Jesuits were involved to a greater or lesser degree in almost every facet of early modern culture, both in Europe and abroad, and they left behind an extensive paper trail in print and manuscript, much of it unexamined. They were playwrights, astronomers and mathematicians, architects and painters, emblematists, creators of a world-wide network of “secondary” schools and universities, confessors to kings and spiritual directors to devout lay folk, lexicographers, designers of fortifications, polemicists, casuists (in the technical sense), pharmacists, urban planners, inspiration for women’s congregations, and experimenters in cultural adaptation, among many other enterprises. Jesuits were also the objects of scorn and hatred as virulent among Catholics as Protestants. In the past decade, scholarship on the Society of Jesus before its world-wide suppression by Pope Clement XIV in 1773 has exploded, inaugurating a trend that is now being described as “the new historiography” on the Jesuits. The seminar situated Jesuit projects both in the traditional scholarly context that sees them as agents of the Counter Reformation as well as in newer approaches that see them as cultural agents on a massive scale in a variety of enterprises. It was adapted as far as possible to the interests and concerns of the participants, and ample opportunity was provided for participants to share the results of their research. The sessions themselves were largely devoted to discussion of primary sources (in English translation) and works of recent scholarship from a variety of disciplines. For their research projects, it was assumed the participants have command of the relevant language(s).

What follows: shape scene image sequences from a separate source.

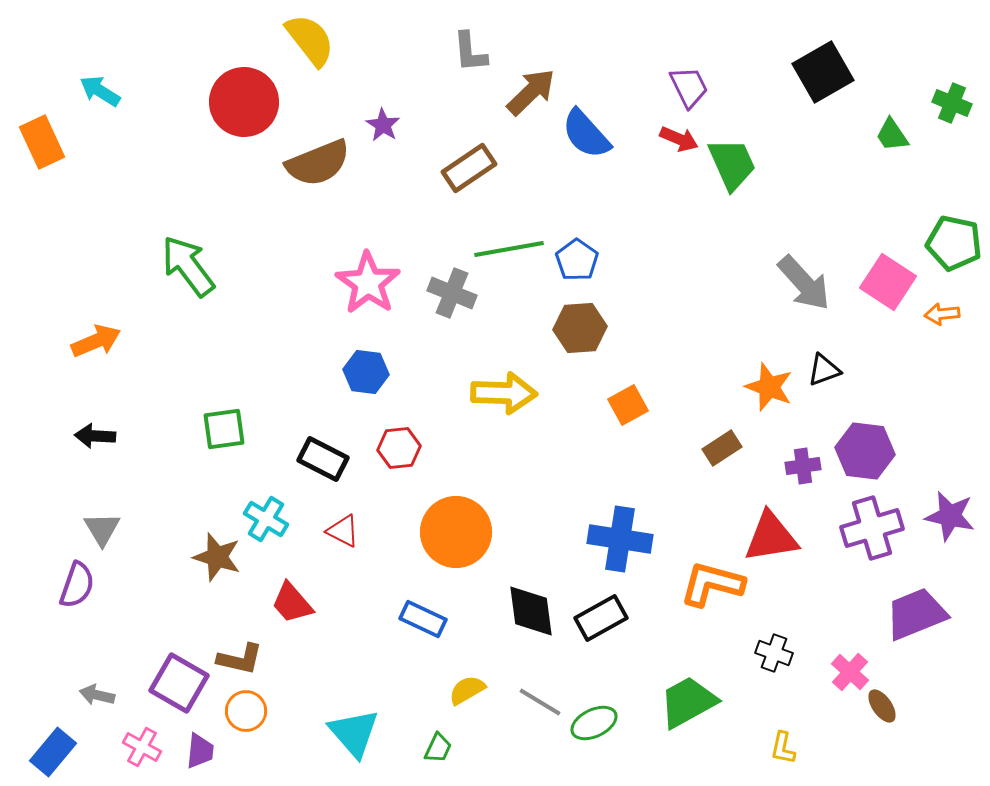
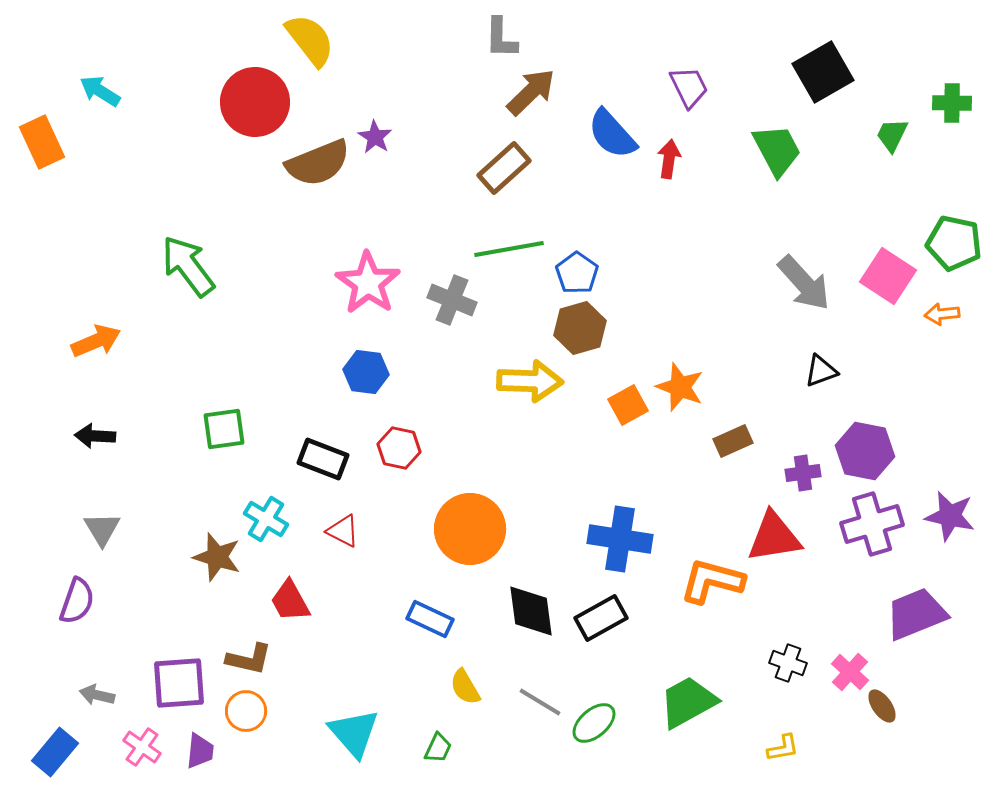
gray L-shape at (470, 52): moved 31 px right, 14 px up; rotated 6 degrees clockwise
red circle at (244, 102): moved 11 px right
green cross at (952, 103): rotated 21 degrees counterclockwise
purple star at (383, 125): moved 8 px left, 12 px down
blue semicircle at (586, 134): moved 26 px right
green trapezoid at (892, 135): rotated 60 degrees clockwise
red arrow at (679, 139): moved 10 px left, 20 px down; rotated 105 degrees counterclockwise
green trapezoid at (732, 164): moved 45 px right, 14 px up; rotated 4 degrees counterclockwise
brown rectangle at (469, 168): moved 35 px right; rotated 8 degrees counterclockwise
blue pentagon at (577, 260): moved 13 px down
pink square at (888, 282): moved 6 px up
gray cross at (452, 293): moved 7 px down
brown hexagon at (580, 328): rotated 12 degrees counterclockwise
black triangle at (824, 370): moved 3 px left, 1 px down
orange star at (769, 387): moved 89 px left
yellow arrow at (504, 393): moved 26 px right, 12 px up
red hexagon at (399, 448): rotated 18 degrees clockwise
brown rectangle at (722, 448): moved 11 px right, 7 px up; rotated 9 degrees clockwise
purple hexagon at (865, 451): rotated 4 degrees clockwise
black rectangle at (323, 459): rotated 6 degrees counterclockwise
purple cross at (803, 466): moved 7 px down
purple cross at (872, 528): moved 4 px up
orange circle at (456, 532): moved 14 px right, 3 px up
red triangle at (771, 537): moved 3 px right
orange L-shape at (712, 584): moved 3 px up
purple semicircle at (77, 585): moved 16 px down
red trapezoid at (292, 603): moved 2 px left, 2 px up; rotated 12 degrees clockwise
blue rectangle at (423, 619): moved 7 px right
black cross at (774, 653): moved 14 px right, 10 px down
brown L-shape at (240, 659): moved 9 px right
purple square at (179, 683): rotated 34 degrees counterclockwise
yellow semicircle at (467, 690): moved 2 px left, 3 px up; rotated 90 degrees counterclockwise
green ellipse at (594, 723): rotated 15 degrees counterclockwise
pink cross at (142, 747): rotated 6 degrees clockwise
yellow L-shape at (783, 748): rotated 112 degrees counterclockwise
blue rectangle at (53, 752): moved 2 px right
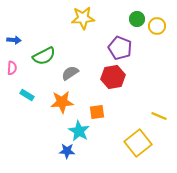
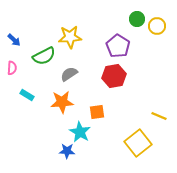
yellow star: moved 13 px left, 19 px down
blue arrow: rotated 40 degrees clockwise
purple pentagon: moved 2 px left, 2 px up; rotated 10 degrees clockwise
gray semicircle: moved 1 px left, 1 px down
red hexagon: moved 1 px right, 1 px up
cyan star: moved 1 px right, 1 px down
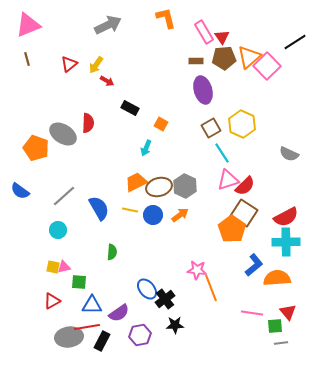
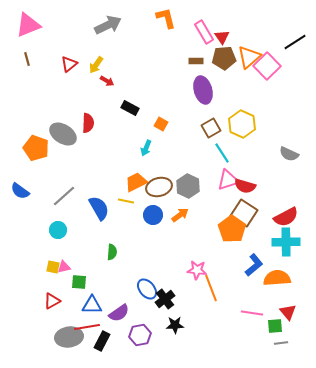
gray hexagon at (185, 186): moved 3 px right
red semicircle at (245, 186): rotated 60 degrees clockwise
yellow line at (130, 210): moved 4 px left, 9 px up
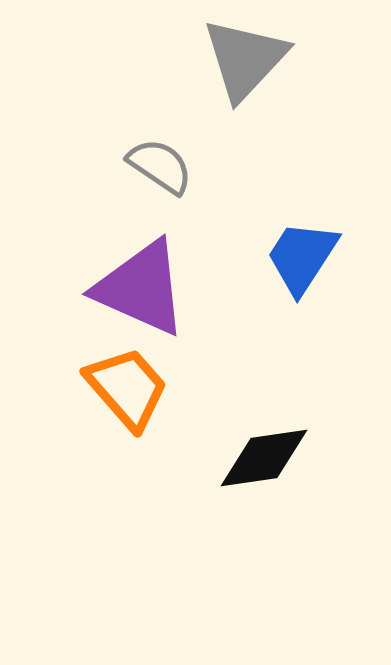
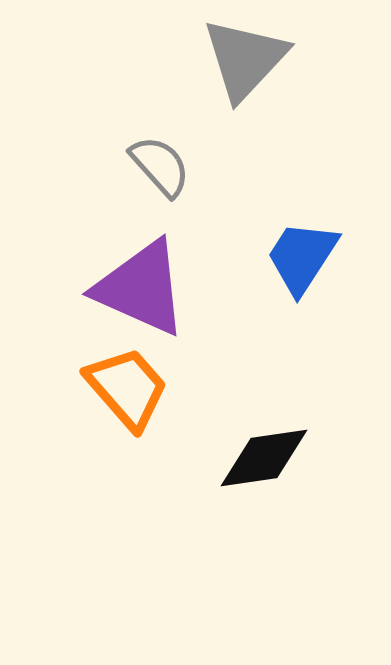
gray semicircle: rotated 14 degrees clockwise
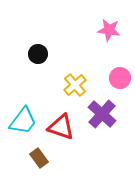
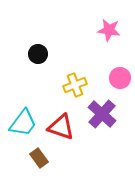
yellow cross: rotated 20 degrees clockwise
cyan trapezoid: moved 2 px down
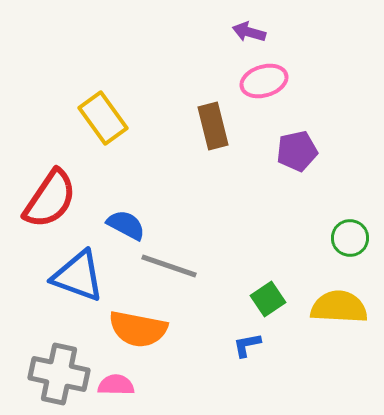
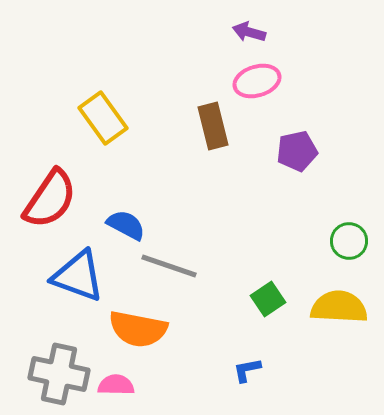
pink ellipse: moved 7 px left
green circle: moved 1 px left, 3 px down
blue L-shape: moved 25 px down
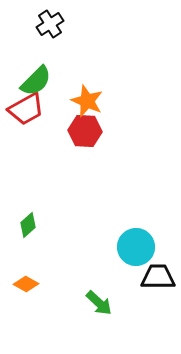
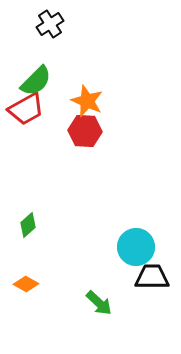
black trapezoid: moved 6 px left
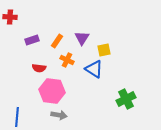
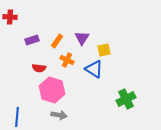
pink hexagon: moved 1 px up; rotated 10 degrees clockwise
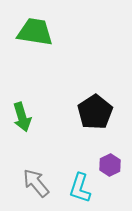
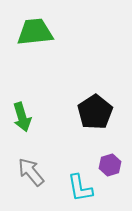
green trapezoid: rotated 15 degrees counterclockwise
purple hexagon: rotated 10 degrees clockwise
gray arrow: moved 5 px left, 11 px up
cyan L-shape: rotated 28 degrees counterclockwise
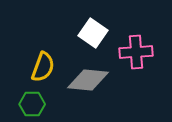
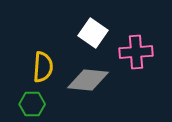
yellow semicircle: rotated 16 degrees counterclockwise
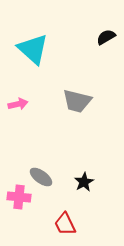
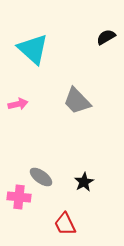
gray trapezoid: rotated 32 degrees clockwise
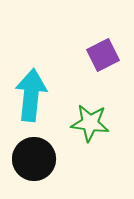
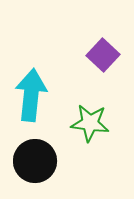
purple square: rotated 20 degrees counterclockwise
black circle: moved 1 px right, 2 px down
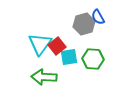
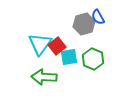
green hexagon: rotated 20 degrees clockwise
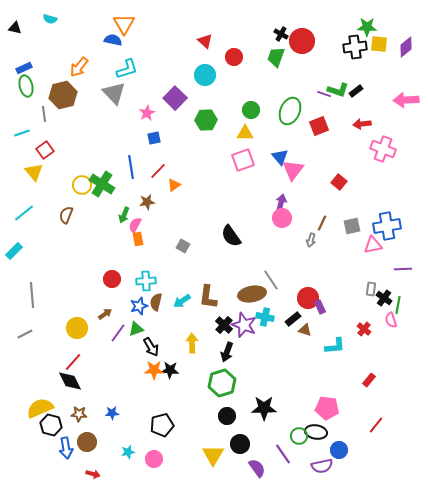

Director: John W. O’Malley is University Professor at Georgetown University. In addition to his book The First Jesuits (1993), he has published extensively on different aspects of the religious culture of early modern Europe and has edited three collections of studies on the Society of Jesus. His most recent books are Trent and All That: Renaming Catholicism in the Early Modern Era (2000) and Four Cultures of the West (2004).